In conclusion, there’s no such thing as a mild tongue-tie. The severity should be determined by how severe the symptoms are and if the functions are compromised. At Trestle, we are experts at retraining the tongue to restore normal function without compensation.
The tongue is often referred to as an antagonist, as it is a very strong muscle capable of causing teeth to shift and bites to change if it puts too much pressure on the teeth. Tongue thrusts can influence negative changes to the oral cavity and dentition, creating malocclusion and high, narrow palates. The goal of orthodontics is to correct the alignment of the teeth, but if your child has a tongue thrust, the long-term oral stability can become compromised if the tongue thrust is not eliminated prior to finishing orthodontics.
Mouth breathing and hyperventilation are often associated with increased symptoms of allergies, asthma, high blood pressure, high cholesterol, reflux, etc. OMT can support the reduction of symptoms and reduced need for medication when breathing and swallowing patterns are improved, the orofacial complex is balanced, and oral habits are eliminated.
Through establishing lip closure and nasal breathing your patients can have fewer symptoms and may need less medication if their breathing and OMDs are targeted.
Did you know that mouth breathing and other atypical oral muscular patterns are associated with dental caries (cavities), periodontal disease (gum disease), halitosis (bad breath), and atypical chewing patterns associated with poor diet? Retraining nasal breathing and oral rest posture may lead to healthier mouths with less risk of dental disease, improve oral hygiene, develop better smiles, maintain dental stability, and improve nutrition and digestion. OMT can teach correct chewing so you can safely and efficiently chew a variety of hard and chewy healthy solids.
Atypical chewing patterns are often associated with poor nutrition and diet. OMT can support your nutritional needs by using neuromuscular re-education to improve chewing skills. This helps you to safely and efficiently chew a variety of hard whole foods (nuts, raw vegetables, meats) and reduce intake of soft processed foods and smoothies. By retraining how to swallow and reducing air intake, reflux can be better managed. And digestion can also improve through OMT, as correct chewing skills can increase the production of digestive enzymes.
OMT can support stable, long-term orthodontic results and decrease the risk of dental relapse through normalizing the rest posture of the tongue, lips, and teeth and by removing atypical muscular forces and patterns of the tongue. OMT can also reduce the overall time in fixed appliances by removing atypical muscular forces and patterns of the tongue.

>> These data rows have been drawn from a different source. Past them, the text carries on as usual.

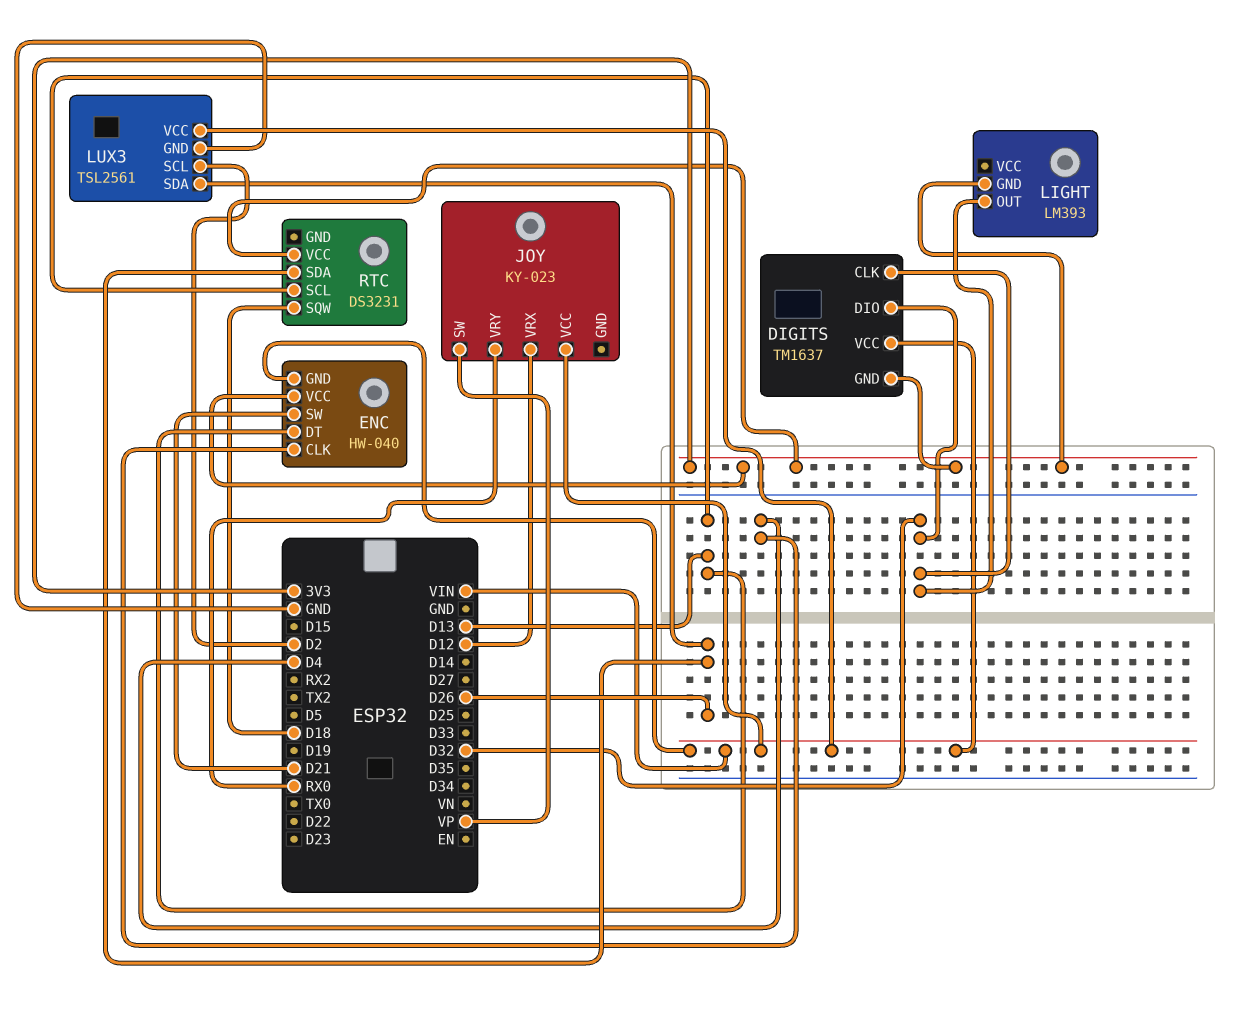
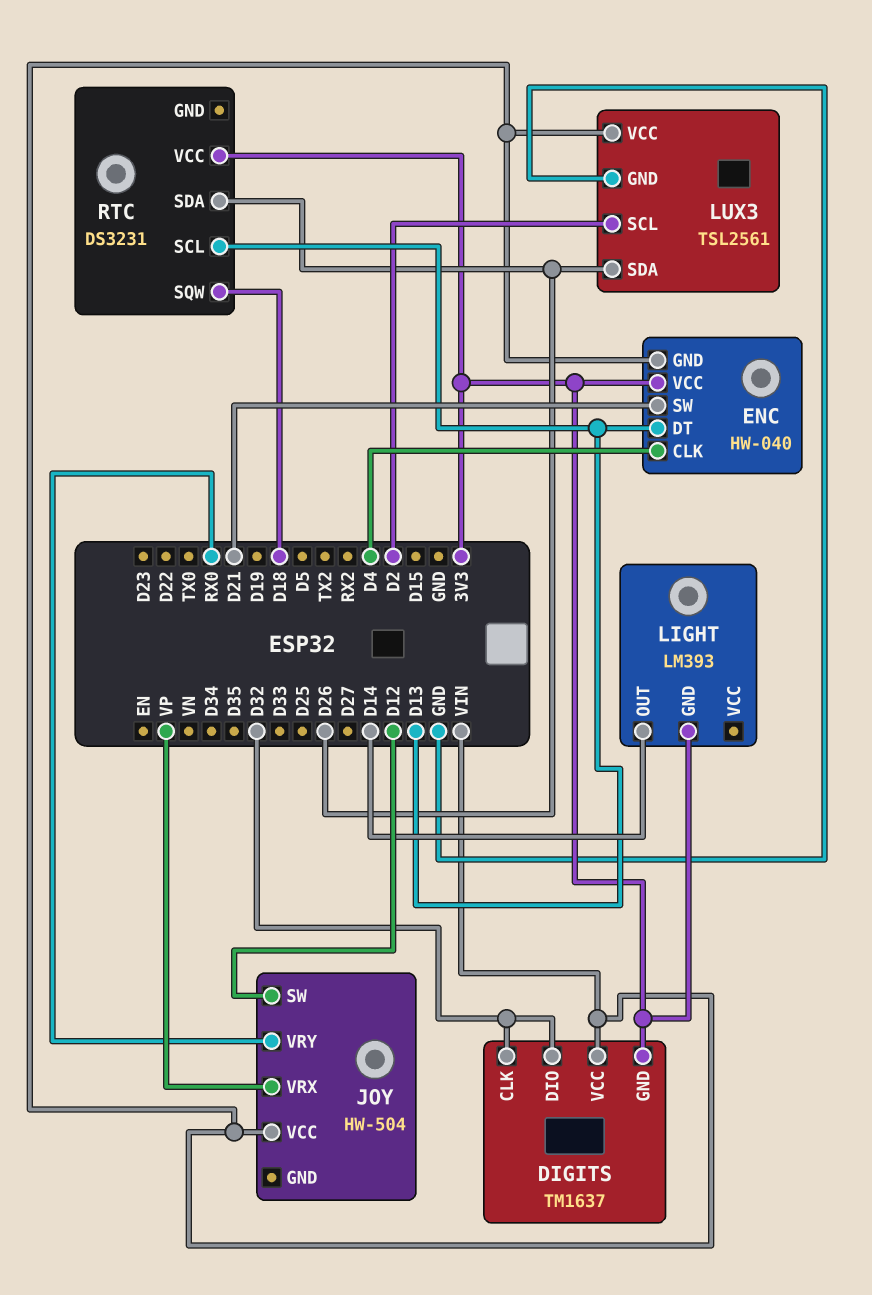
JOY: KY-023 -> HW-504
JOY pin SW: VP -> D12
JOY pin VRX: D12 -> VP
LIGHT pin OUT: D32 -> D14

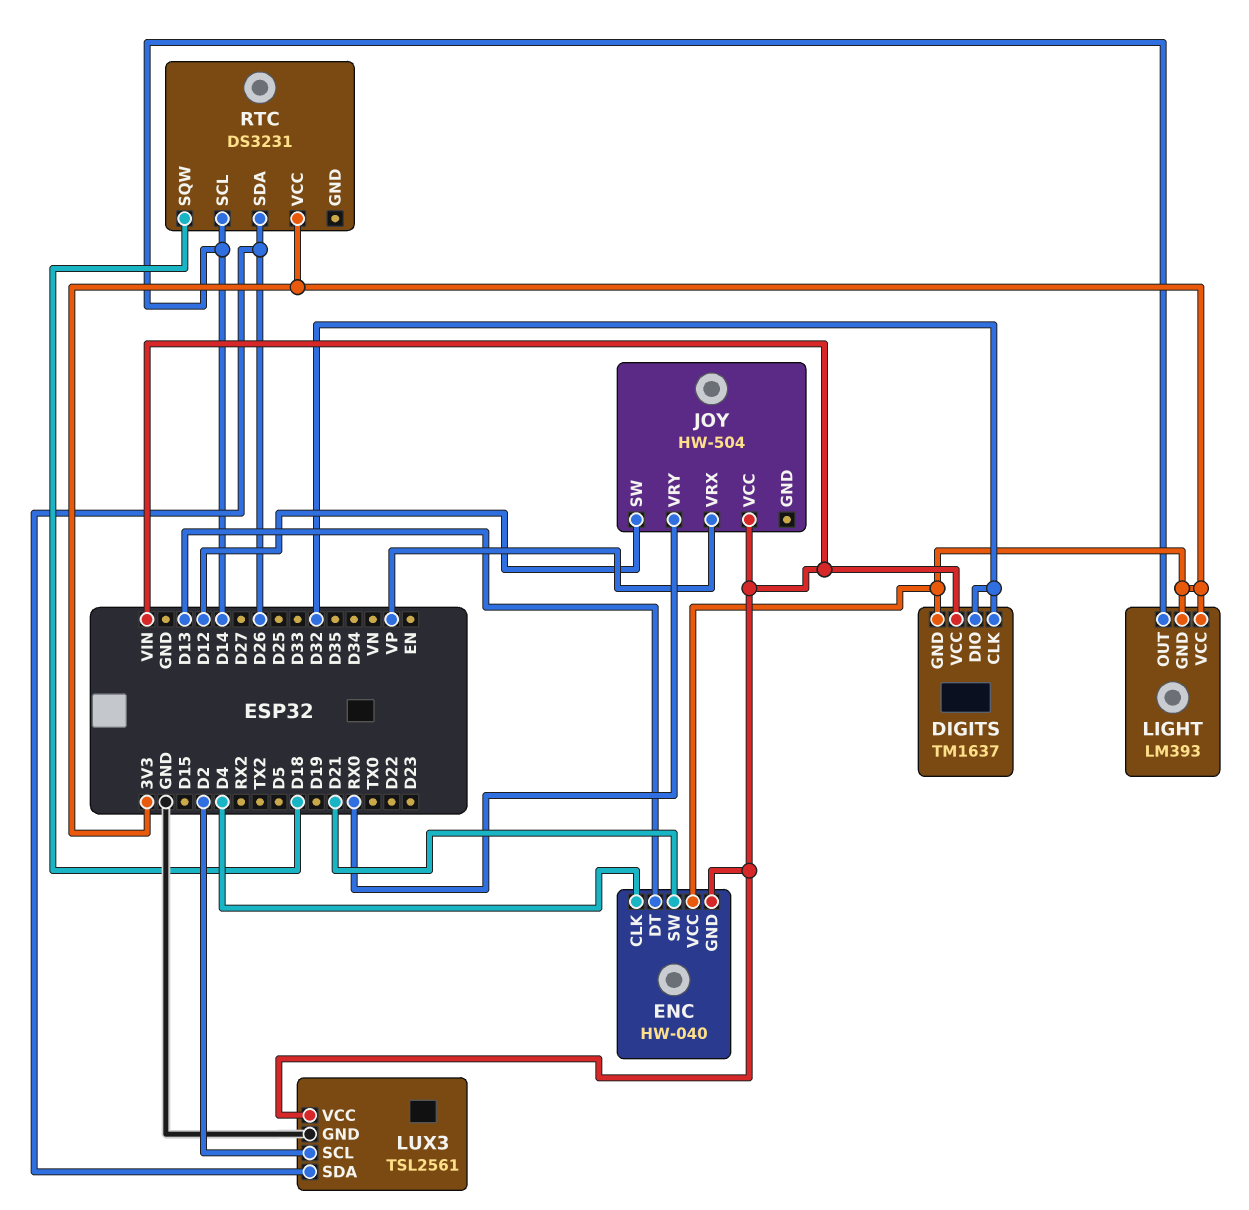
LIGHT pin VCC: none -> 3V3
RTC pin SCL: D13 -> D14

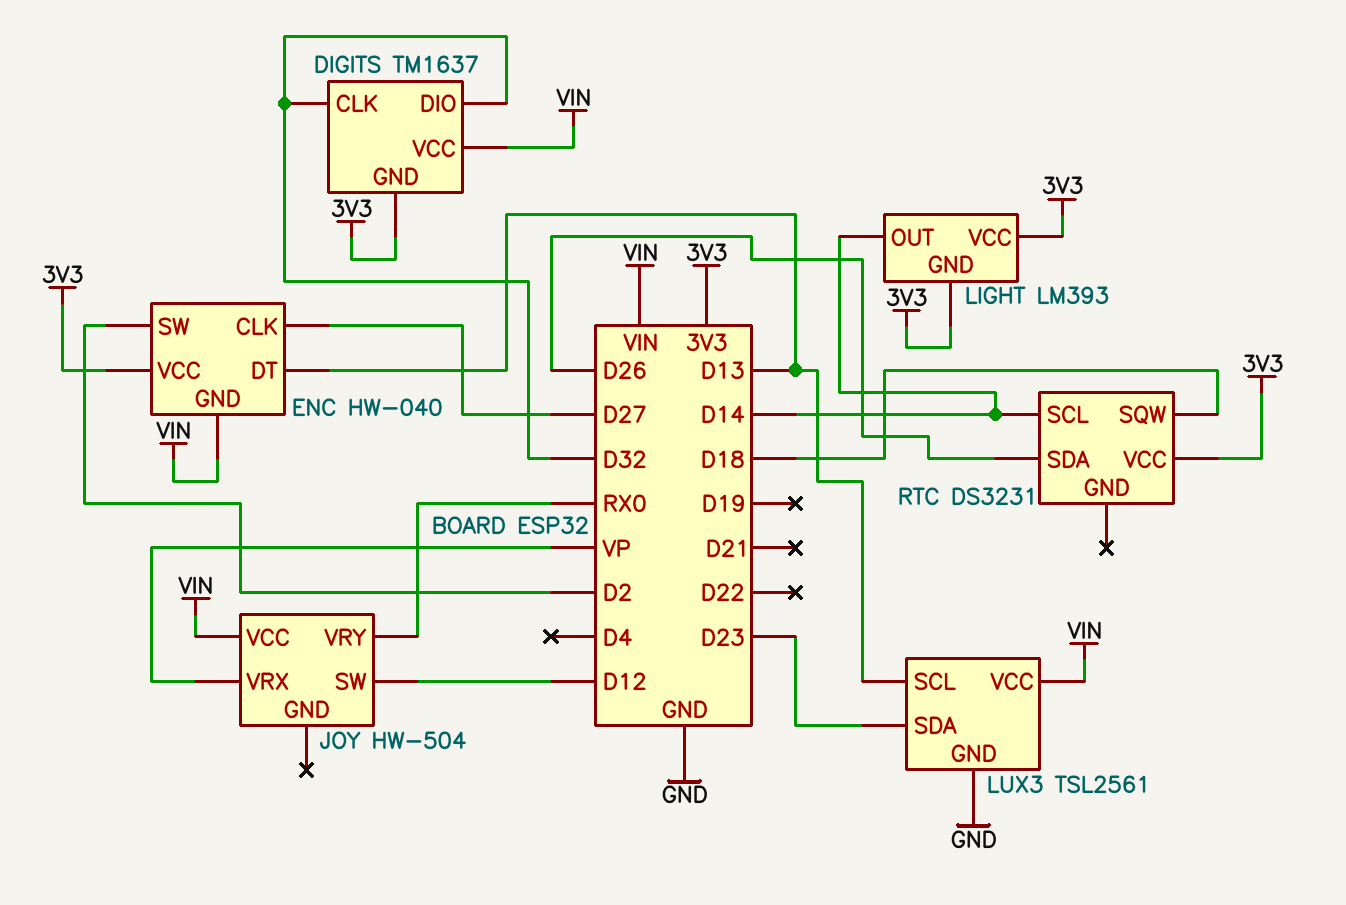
ENC pin CLK: D4 -> D27
ENC pin SW: D21 -> D2
LUX3 pin SCL: D2 -> D13
LUX3 pin SDA: D26 -> D23

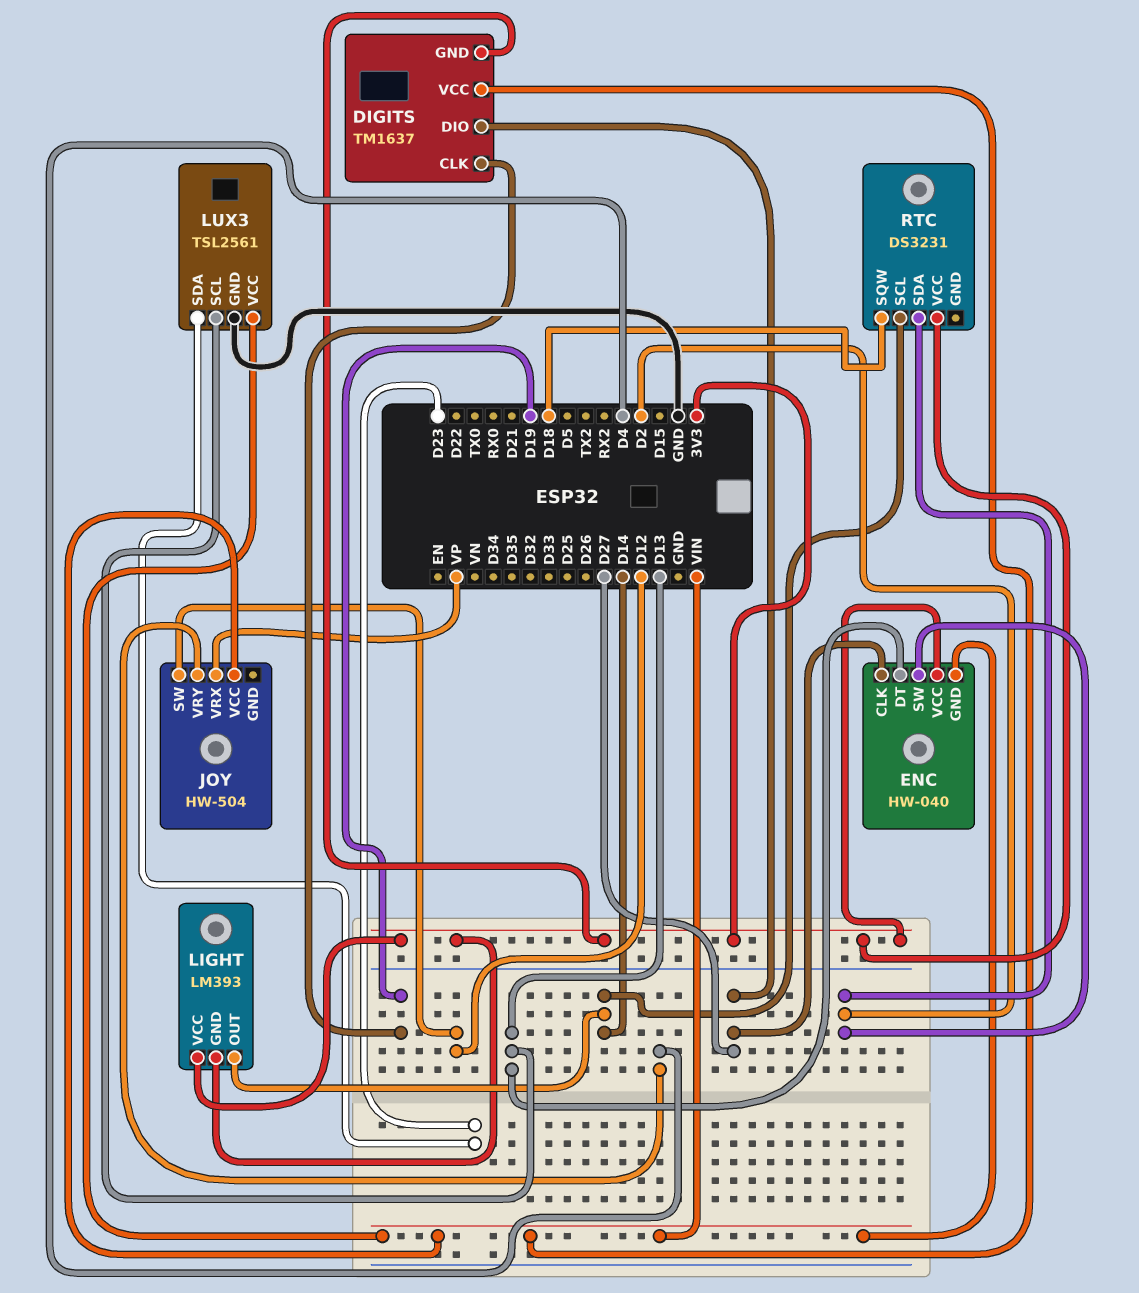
DIGITS pin CLK: D32 -> D19
DIGITS pin DIO: D32 -> D27
JOY pin VRY: RX0 -> D4
RTC pin SDA: D26 -> D2

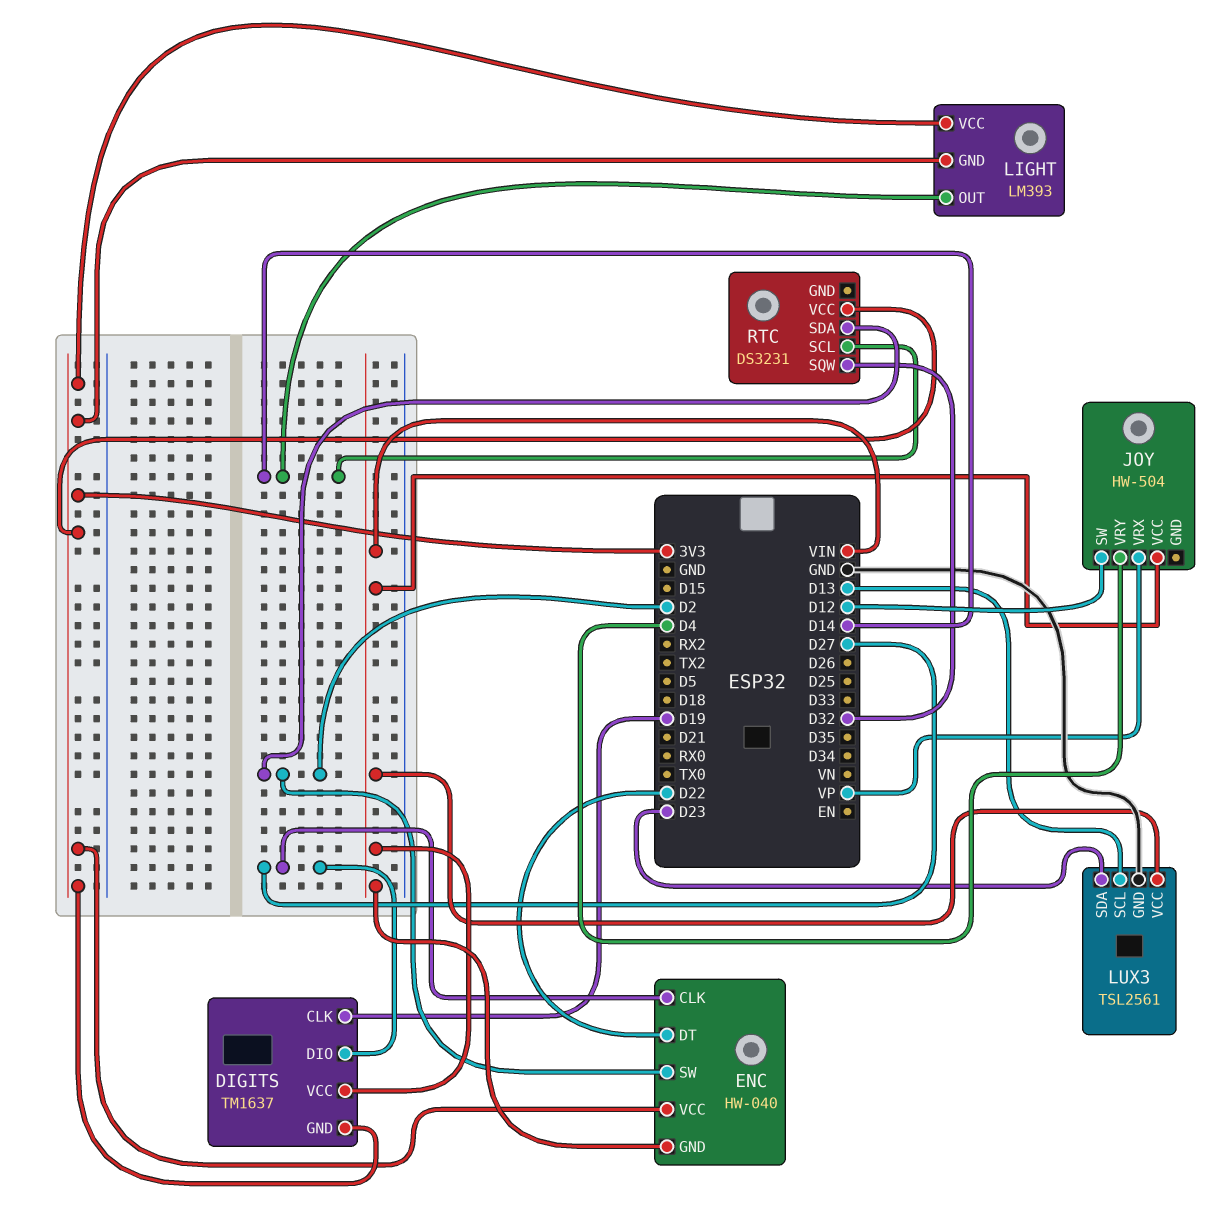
ENC pin DT: D13 -> D22
RTC pin SQW: D18 -> D32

Ninety percent of TMD is muscle-based and related to incorrect oral muscle patterns. OMT retrains the patient to use their orofacial muscles, which support breathing, speech, chewing, and swallowing without compensation. Because the orofacial muscles are all interconnected, when there are abusive oral habits, atypical rest postures of the mouth, or compensatory patterns with those muscles, they could put strain on other smaller muscles or the TMJ, causing pain, reduced range of motion, and dysfunction. Normalizing the oral rest postures and motor patterns could help reduce tension and aggressive forces on the jaw joint and other muscles, establishing harmony and balance.
OMT can be another intervention to support the treatment of SDB, as OMT retrains and normalizes the muscles of the orofacial complex to improve rest postures, retrain nasal breathing, stabilize the dental freeway space (vertical dimension of the mouth), and optimize functional skills to improve breathing, reduce tension, and decrease symptoms that can exacerbate SDB. OMT can also reinforce compliance with CPAP and oral appliances.